## REQUEST
From the data below, pull out each line that contains the string "piso", treating uppercase and lowercase letters as different.

## DATASET RECORDS
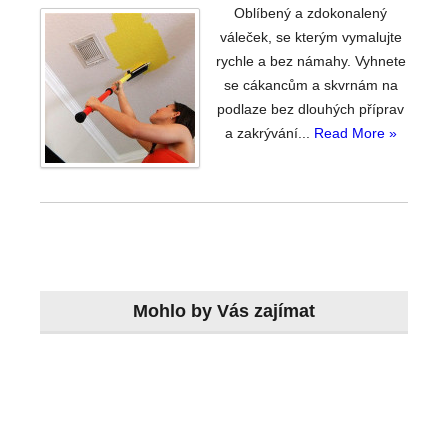
Oblíbený a zdokonalený
váleček, se kterým vymalujte
rychle a bez námahy. Vyhnete
se cákancům a skvrnám na
podlaze bez dlouhých příprav
a zakrývání...
Read More »
Mohlo by Vás zajímat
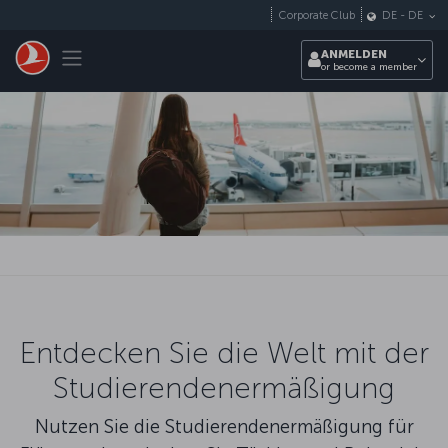
Zum Hauptmenü
Corporate Club
DE
-
DE
Toggle navigation
ANMELDEN
or become a member
Entdecken Sie die Welt mit der
Studierendenermäßigung
Nutzen Sie die Studierendenermäßigung für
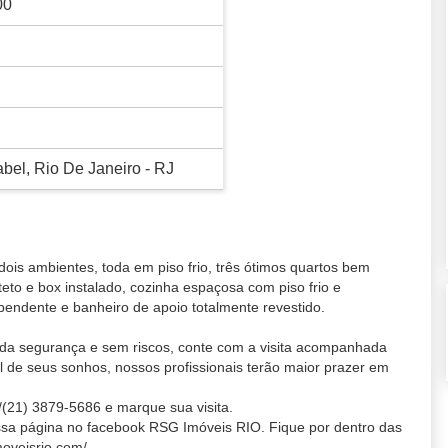
00
abel, Rio De Janeiro - RJ
is ambientes, toda em piso frio, três ótimos quartos bem
 teto e box instalado, cozinha espaçosa com piso frio e
ependente e banheiro de apoio totalmente revestido.
da segurança e sem riscos, conte com a visita acompanhada
 de seus sonhos, nossos profissionais terão maior prazer em
(21) 3879-5686 e marque sua visita.
sa página no facebook RSG Imóveis RIO. Fique por dentro das
moveisrio.com/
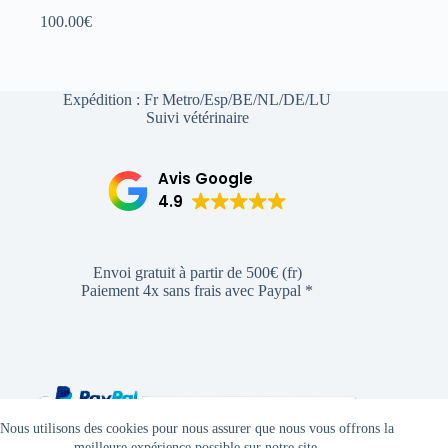
100.00
€
Expédition : Fr Metro/Esp/BE/NL/DE/LU
Suivi vétérinaire
Avis Google
4.9
Envoi gratuit à partir de 500€ (fr)
Paiement 4x sans frais avec Paypal *
Nous utilisons des cookies pour nous assurer que nous vous offrons la
meilleure expérience possible sur notre site.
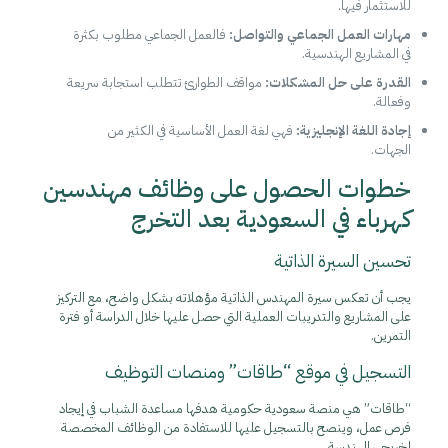
للاستثمار فيها.
مهارات العمل الجماعي والتواصل:
فالعمل الجماعي مطلوب بكثرة
في المشاريع الهندسية.
القدرة على حل المشكلات:
مواقف الطوارئ تتطلب استجابة سريعة
وفعالة.
إجادة اللغة الإنجليزية:
فهي لغة العمل الأساسية في الكثير من
الجهات.
خطوات الحصول على وظائف مهندسين
كهرباء في السعودية بعد التخرج
تحسين السيرة الذاتية
يجب أن تعكس سيرة المهندس الذاتية مؤهلاته بشكل واضح، مع التركيز
على المشاريع والتدريبات العملية التي حصل عليها خلال الدراسة أو فترة
التمرين.
التسجيل في موقع “طاقات” ومنصات التوظيف
“طاقات” هي منصة سعودية حكومية هدفها مساعدة الشباب في إيجاد
فرص عمل، وينصح بالتسجيل عليها للاستفادة من الوظائف المخصصة
لخريجي الهندسة.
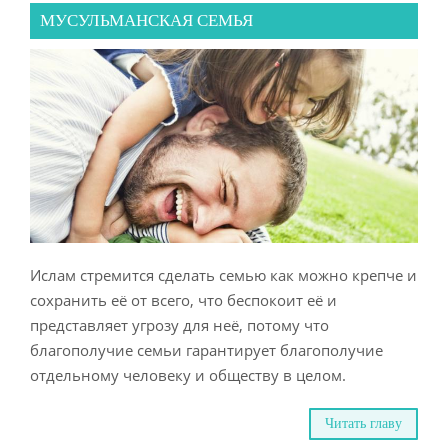
МУСУЛЬМАНСКАЯ СЕМЬЯ
Ислам стремится сделать семью как можно крепче и
сохранить её от всего, что беспокоит её и
представляет угрозу для неё, потому что
благополучие семьи гарантирует благополучие
отдельному человеку и обществу в целом.
Читать главу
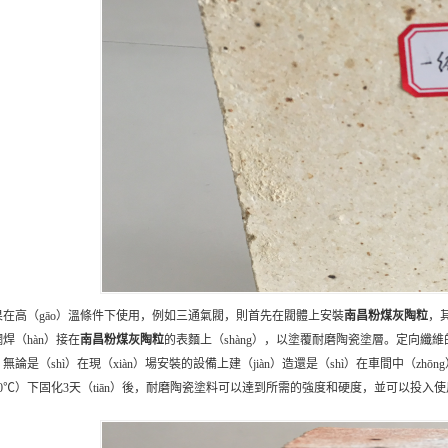
果在高（gāo）溫條件下使用，例如三通氣閥，則首先在閥體上安裝
南昌
粉煤灰陶粒
，
焊（hàn）接在
南昌
粉煤灰陶粒
的表麵上（shàng），以塗覆耐磨陶瓷塗層。定向纖維
無論是（shì）在現（xiàn）場安裝的設備上建（jiàn）造還是（shì）在車間中（z
20℃）下固化3天（tiān）後，耐磨陶瓷塗料可以達到所需的強度和硬度，並可以投入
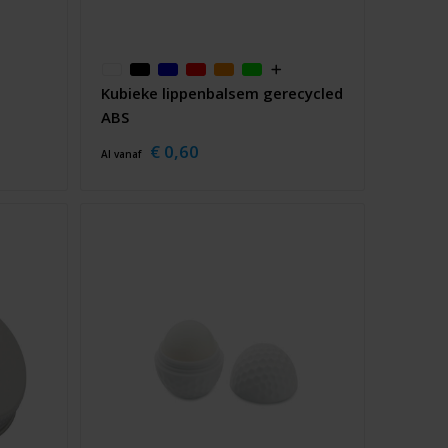
Kubieke lippenbalsem gerecycled
ABS
€ 0,60
Al vanaf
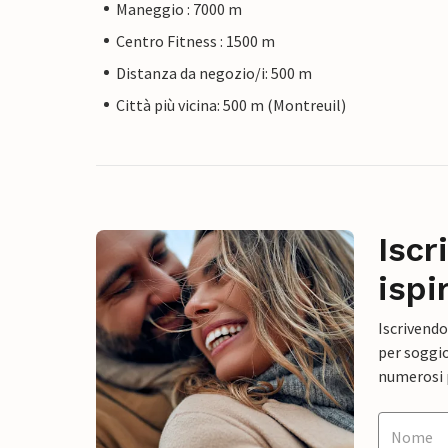
Maneggio : 7000 m
Centro Fitness : 1500 m
Distanza da negozio/i: 500 m
Città più vicina: 500 m (Montreuil)
Iscr
ispi
Iscrivendo
per soggio
numerosi p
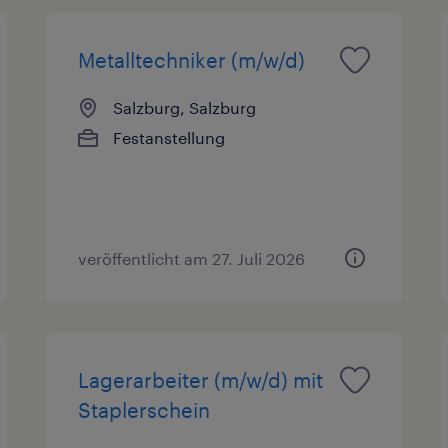
Metalltechniker (m/w/d)
Salzburg, Salzburg
Festanstellung
veröffentlicht am 27. Juli 2026
Lagerarbeiter (m/w/d) mit
Staplerschein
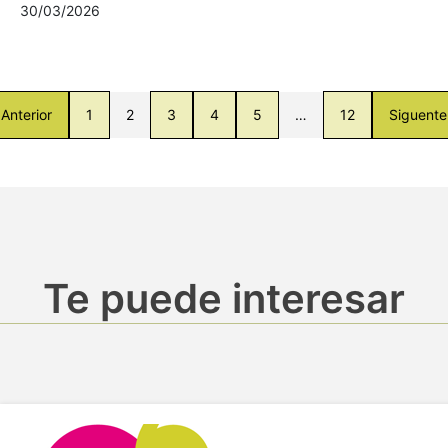
30/03/2026
Anterior
1
2
3
4
5
…
12
Siguente
Te puede interesar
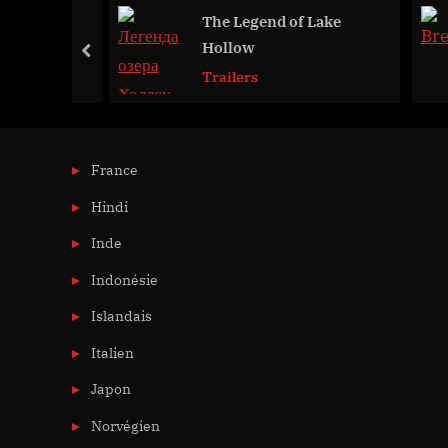
The Legend of Lake
Hollow
prev
Trailers
France
Hindi
Inde
Indonésie
Islandais
Italien
Japon
Norvégien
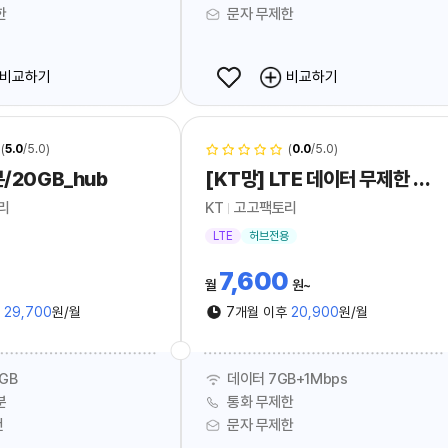
한
문자 무제한
비교하기
비교하기
(
5.0
/5.0)
(
0.0
/5.0)
분/20GB_hub
[KT망] LTE 데이터 무제한 요금제 추천
리
KT
고고팩토리
LTE
허브전용
7,600
월
원
후
29,700
원/월
7개월 이후
20,900
원/월
GB
데이터 7GB+1Mbps
분
통화 무제한
건
문자 무제한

## EXPECTED ANSWER
is ambientes, toda em piso frio, três ótimos quartos bem
 teto e box instalado, cozinha espaçosa com piso frio e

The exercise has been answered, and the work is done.